The secret to this impressive performance is that the “Lily” impeller is based on forms found in nature. Named after the Cala lily, which it resembles, the impeller imitates nature’s spiral flow pattern that occurs in hurricanes, tornadoes, whirlpools and even the human cochlea.

Packing bottles with mushrooms

Lightweight and inexpensive, styrofoam is one of the most common packing materials; unfortunately, it also comes with a long list of terrible environmental impacts, ranging from its petroleum origins to the vapors it outgasses to the hazardous waste it leaves behind.

Ecovative, a New York-based biomaterials company, has developed a replacement that doesn’t use petroleum, is completely biodegradable, doesn’t release hazardous vapors and can actually help dispose of organic waste. Their product, Myco foam, is made from compost that is mixed with mycelium fungus. As the mycelium grows, it consumes the compost, replacing it with stable, cushioning mycelium. The finished product can be used for almost anything that styrofoam is used for, including packing, insulation or as a replacement for styrofoam buoys and rafts. And, when it comes time for disposal, Myco foam easily biodegrades, which means it won’t end up in landfills or water supplies.

Whalepower: sometimes, inspiration is a fluke

When biomechanics professor Frank Fish saw a statue of a humpback whale in a gift shop, he assumed that the sculptor had made a mistake. Conventional fluid mechanics holds that the leading edge of a blade should be smooth, but the front edges of the whale’s flippers were covered in bumps. Based on everything Fish had learned – and taught – the whale’s fins should have been inefficient.

After further research, Fish discovered that the bumps on the whale’s flippers actually improved their performance. What’s more, by imitating them, he was able to make turbines and airfoils that had more efficient lift and were less likely to stall. Today, WhalePower Tubercle Technology produces retrofits for fans, pumps and turbines. Its tests – which have been verified by a third party – show that its products are significantly quieter, more efficient and more reliable than anything else on the market.

Finding water like a desert beetle

The United Arab Emirates has a harsh and unforgiving climate, with temperatures that reach above 113F in the summer and less than five inches of yearly rainfall in many areas. It imports an estimated 80% of its produce – a situation that UK-based Seawater Greenhouse hopes to change, with the help of bio-inspired greenhouses.
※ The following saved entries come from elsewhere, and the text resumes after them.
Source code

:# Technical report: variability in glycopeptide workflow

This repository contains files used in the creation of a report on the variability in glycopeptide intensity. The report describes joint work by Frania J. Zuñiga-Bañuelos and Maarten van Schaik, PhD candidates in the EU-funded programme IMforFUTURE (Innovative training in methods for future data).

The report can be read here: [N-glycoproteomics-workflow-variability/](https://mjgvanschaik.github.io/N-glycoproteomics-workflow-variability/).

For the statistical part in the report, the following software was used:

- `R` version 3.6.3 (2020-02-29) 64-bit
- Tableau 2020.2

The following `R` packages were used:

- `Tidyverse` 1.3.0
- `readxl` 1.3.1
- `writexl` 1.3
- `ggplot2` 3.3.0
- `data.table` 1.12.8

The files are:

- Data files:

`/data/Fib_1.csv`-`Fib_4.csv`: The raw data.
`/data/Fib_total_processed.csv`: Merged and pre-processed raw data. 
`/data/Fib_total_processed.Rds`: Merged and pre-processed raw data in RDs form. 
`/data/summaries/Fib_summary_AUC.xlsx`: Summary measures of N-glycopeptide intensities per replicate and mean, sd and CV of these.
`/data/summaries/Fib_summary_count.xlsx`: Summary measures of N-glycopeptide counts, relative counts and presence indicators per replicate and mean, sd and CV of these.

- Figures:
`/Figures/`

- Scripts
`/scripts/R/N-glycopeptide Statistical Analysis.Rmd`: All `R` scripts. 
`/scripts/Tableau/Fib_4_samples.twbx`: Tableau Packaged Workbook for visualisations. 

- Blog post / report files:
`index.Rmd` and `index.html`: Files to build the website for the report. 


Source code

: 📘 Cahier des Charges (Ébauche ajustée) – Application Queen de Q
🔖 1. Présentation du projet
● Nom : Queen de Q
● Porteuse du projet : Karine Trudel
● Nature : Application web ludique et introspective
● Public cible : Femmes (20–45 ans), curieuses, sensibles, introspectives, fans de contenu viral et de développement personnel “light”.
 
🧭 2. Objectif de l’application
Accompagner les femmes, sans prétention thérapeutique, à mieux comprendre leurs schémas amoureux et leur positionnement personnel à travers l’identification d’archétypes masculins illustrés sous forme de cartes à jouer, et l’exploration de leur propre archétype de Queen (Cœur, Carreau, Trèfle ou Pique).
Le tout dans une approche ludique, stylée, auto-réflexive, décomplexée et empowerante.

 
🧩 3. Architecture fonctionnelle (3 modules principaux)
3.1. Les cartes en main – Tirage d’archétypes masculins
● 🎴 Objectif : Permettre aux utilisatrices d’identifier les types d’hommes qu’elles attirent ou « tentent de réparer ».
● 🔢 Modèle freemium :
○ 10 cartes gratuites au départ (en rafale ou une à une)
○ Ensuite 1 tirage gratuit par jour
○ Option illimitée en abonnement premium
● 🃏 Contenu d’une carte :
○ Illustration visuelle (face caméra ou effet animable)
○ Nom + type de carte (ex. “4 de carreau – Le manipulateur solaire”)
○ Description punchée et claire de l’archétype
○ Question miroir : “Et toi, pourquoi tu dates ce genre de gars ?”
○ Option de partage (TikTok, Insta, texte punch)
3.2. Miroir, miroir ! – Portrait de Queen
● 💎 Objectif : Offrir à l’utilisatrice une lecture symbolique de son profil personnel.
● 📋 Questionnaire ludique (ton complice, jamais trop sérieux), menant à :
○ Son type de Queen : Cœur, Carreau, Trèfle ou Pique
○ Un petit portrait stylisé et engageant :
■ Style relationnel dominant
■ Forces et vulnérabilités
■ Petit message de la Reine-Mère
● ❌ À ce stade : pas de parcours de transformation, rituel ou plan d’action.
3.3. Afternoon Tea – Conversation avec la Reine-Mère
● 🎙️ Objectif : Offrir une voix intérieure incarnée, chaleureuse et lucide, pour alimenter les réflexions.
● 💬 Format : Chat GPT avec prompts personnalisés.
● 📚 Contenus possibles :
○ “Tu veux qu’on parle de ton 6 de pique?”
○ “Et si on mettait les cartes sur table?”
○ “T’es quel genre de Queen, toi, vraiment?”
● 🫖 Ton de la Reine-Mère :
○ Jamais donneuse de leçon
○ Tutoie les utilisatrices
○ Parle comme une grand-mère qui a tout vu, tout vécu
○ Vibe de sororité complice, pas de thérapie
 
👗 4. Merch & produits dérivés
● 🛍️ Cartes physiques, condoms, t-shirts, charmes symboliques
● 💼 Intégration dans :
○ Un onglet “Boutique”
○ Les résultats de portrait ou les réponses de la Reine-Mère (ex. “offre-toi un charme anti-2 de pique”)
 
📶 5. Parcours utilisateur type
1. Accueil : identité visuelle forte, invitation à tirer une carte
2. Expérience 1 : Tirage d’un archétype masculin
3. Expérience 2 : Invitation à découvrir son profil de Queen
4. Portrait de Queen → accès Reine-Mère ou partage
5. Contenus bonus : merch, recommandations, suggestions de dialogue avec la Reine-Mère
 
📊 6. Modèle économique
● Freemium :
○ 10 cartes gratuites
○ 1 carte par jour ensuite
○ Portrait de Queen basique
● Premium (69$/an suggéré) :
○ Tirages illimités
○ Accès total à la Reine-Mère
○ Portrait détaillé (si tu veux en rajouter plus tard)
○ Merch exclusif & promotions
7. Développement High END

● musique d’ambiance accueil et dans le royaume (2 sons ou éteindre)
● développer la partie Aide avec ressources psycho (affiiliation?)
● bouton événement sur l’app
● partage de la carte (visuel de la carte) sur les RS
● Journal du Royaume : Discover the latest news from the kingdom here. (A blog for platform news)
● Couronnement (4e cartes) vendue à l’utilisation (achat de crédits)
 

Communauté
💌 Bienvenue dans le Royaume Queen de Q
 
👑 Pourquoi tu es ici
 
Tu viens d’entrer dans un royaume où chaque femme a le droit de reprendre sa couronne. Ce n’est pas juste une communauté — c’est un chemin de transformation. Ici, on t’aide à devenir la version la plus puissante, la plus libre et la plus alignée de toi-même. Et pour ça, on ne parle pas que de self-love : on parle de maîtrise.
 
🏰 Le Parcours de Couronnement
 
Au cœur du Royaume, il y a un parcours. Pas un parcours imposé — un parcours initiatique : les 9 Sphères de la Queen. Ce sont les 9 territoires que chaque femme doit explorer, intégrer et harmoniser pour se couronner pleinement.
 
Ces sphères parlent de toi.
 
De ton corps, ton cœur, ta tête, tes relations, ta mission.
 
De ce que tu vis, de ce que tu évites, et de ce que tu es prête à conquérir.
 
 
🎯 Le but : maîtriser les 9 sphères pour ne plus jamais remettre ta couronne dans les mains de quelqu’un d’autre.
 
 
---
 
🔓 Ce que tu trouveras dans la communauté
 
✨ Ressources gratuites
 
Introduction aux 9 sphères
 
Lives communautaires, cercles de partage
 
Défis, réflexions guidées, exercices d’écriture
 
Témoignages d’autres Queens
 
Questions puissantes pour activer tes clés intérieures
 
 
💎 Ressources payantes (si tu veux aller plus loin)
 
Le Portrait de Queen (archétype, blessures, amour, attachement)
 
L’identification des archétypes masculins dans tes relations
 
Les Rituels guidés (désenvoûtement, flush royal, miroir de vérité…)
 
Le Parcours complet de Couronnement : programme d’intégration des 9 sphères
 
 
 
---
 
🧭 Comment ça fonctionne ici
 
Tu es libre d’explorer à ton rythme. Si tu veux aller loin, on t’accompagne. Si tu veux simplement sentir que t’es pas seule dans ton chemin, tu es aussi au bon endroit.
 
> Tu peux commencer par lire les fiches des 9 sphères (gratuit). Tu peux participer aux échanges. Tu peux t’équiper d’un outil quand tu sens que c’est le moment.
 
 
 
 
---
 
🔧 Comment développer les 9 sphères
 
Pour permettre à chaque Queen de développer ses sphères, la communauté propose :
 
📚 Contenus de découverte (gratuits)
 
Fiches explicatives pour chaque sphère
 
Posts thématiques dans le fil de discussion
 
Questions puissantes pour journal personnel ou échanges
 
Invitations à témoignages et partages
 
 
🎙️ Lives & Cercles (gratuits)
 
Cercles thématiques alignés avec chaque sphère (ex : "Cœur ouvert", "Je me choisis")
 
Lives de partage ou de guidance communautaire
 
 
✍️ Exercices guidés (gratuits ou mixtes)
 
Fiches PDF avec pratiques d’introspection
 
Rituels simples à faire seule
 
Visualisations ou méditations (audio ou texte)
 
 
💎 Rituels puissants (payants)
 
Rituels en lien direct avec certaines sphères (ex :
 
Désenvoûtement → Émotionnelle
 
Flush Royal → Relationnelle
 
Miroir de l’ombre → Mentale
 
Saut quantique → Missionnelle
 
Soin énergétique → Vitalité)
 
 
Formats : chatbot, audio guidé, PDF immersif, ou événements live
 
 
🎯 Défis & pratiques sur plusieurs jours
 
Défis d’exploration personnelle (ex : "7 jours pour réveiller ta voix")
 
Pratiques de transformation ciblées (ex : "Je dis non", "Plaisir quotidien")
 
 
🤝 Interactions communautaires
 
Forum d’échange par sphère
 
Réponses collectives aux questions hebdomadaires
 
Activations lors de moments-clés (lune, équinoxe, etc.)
As Charlie Paton, Seawater Greenhouse’s managing director explains, several animals have evolved to make use of the limited water available to them in climates very similar to the UAE’s. “Camels have long noses, filled with mucus membranes that cool down air and condense the water in it,” he explains. Another organism, the Namib Desert beetle, positions itself to capture water vapor coming off the ocean, which it then condenses and drinks. Inspired by these animals, the company’s greenhouse in Abu Dhabi captures water vapor from the ocean, condenses it and uses it for agriculture.

Water power that grows like a weed

While wind, solar and hydroelectric energy have all found niches in the renewable energy portfolio, wave energy is still largely untapped. When researchers at Australia-based BioPower Systems were designing a machine to take advantage of this resource, they looked to kelp. An underwater plant that grows in forests around Australia, kelp manages to combine size – individual plants can grow over 100 feet high – with stability. The secret is that, rather than fighting tidal power, as a more rigid plant might, kelp sways and moves with the ocean’s flow.

BioPower’s creation, the BioWave, is designed to mimic this motion. In December 2015, the company installed a 250kW prototype near Port Fairy, Australia. While the structure is over 85 feet high, it’s designed to gently sway underwater – and, in the process, harvest the energy that flows through it. The company’s next plan is to create a 1MW installation.